How do I remove the latest transaction in a Foundry incremental build/transform?

457 Views Asked by At

I have an incremental dataset and would like to remove the last transaction. Below I attached a screenshot and added a border to the one I like removed. I want to remove it while preserving the dataset's "incrementality".

issues_incremental_basic

1

There are 1 best solutions below

1
On BEST ANSWER

Yes, it is possible to delete one or several transactions in your current dataset which is incrementally built without breaking its incrementality.

The only way to delete a transaction is to use Foundry API calls. If you are not familiar with APIs, please find here the guidelines and we would strongly recommend you trying instructions on a test dataset first until you are comfortable with the process.

The options available depend on your downstream datasets:

SCENARIO 1: Your downstream datasets are running incrementally

You can roll-back your dataset to the latest successful transaction by using the API in foundry's Catalog API "updateBranch2" (branchesUpdate2) please find additional information in this StackOverflow Thread:

    curl -X POST \ 
    -H "Authorization: Bearer $TOKEN" \ 
    -H "Content-Type: application/json" \ 
    “https://$HOSTNAME/foundry- 
    catalog/api/catalog/datasets/$DATASET_RID/branchesUpdate2/master" \ 
    -d '"TRANSACTION_RID"'

The result is that your downstream datasets will continue to run incrementally.

SCENARIO 2: If your downstream datasets are NOT running incrementally

You can remove specific files.

The lifecycle of a transaction is as follows:

  1. Start a new transaction setting the transaction type and the instructions of what you want the transaction to do
  2. If you are not satisfied, you can abort the transaction. When you are happy with what it will do, you can commit the transaction (this is the point of no return)

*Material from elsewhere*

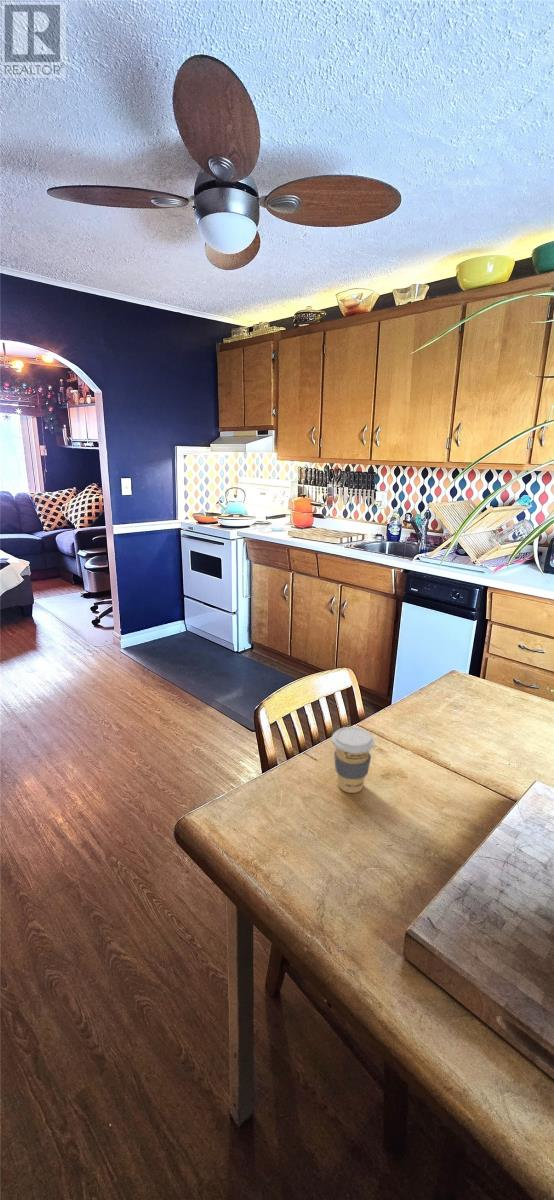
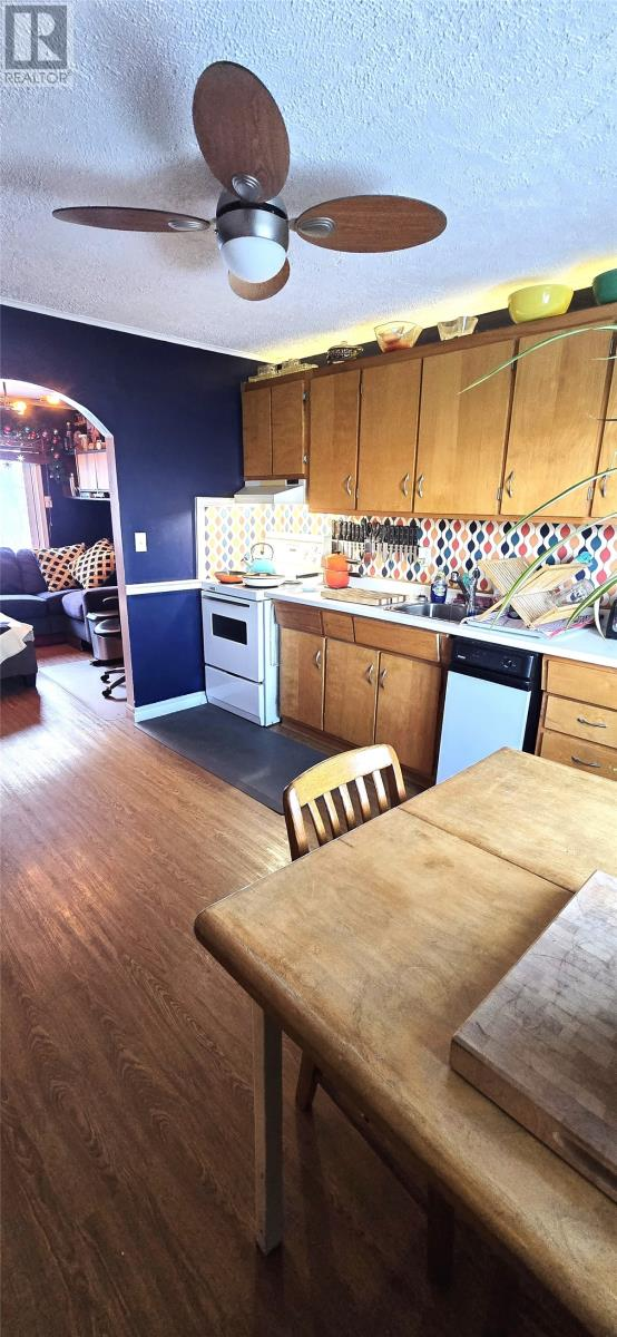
- coffee cup [331,726,376,794]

Therefore, for deleting specific files, you will have to use the following steps:

  1. Use create transaction with a transaction type of DELETE

      curl -X POST \
      -H "Content-type: application/json" \
      -H "Authorization: Bearer $TOKEN" \
      “https://$HOSTNAME/api/v1/datasets/$DATASET_RID/transactions" \
      -d '{"transactionType":"DELETE"}'
    

    <DATASET_RID> you can find the Dataset RID in your URL.

    ex. ri.foundry.main.dataset.c26f11c8-cdb3-4f44-9f5d-9816ea1c82da

  2. Add files to Delete Transaction by listing and opening the logical paths of the files to delete

You can get the filepaths from the dataset Details tab under Files

ex: spark/part-00000-d5e90287-22bd-4840-a6a0-6eb1d98d0af3-c000.snappy.parquet

      curl -X POST \
      -H "Content-type: application/json" \
      -H "Authorization: Bearer $TOKEN" \
      “https://$HOSTNAME/foundry-catalog/api/catalog/datasets/$DATASET_RID/transactions/$TRANSACTION_RID/files/open/$FILEPATH'

<TRANSACTION_RID> the has been sent as a response body of the first API call

  1. Commit your transaction

    curl -X POST
    -H "Content-type: application/json"
    -H "Authorization: Bearer $TOKEN"
    "https://$HOSTNAME/api/v1/datasets/$DATASET_RID/transactions/$TRANSACTION_RID/commit“

At any time, you can abortTransaction or get the files currently in your transaction with getFilesInTransactionPaged2.

Committing a DELETE transaction does not delete the underlying file from the backing file system—it simply removes the file reference from the dataset view.

DELETE transactions are breaking incrementality. Therefore, if this dataset is used on downstream incremental datasets, this action will break incrementality of their builds.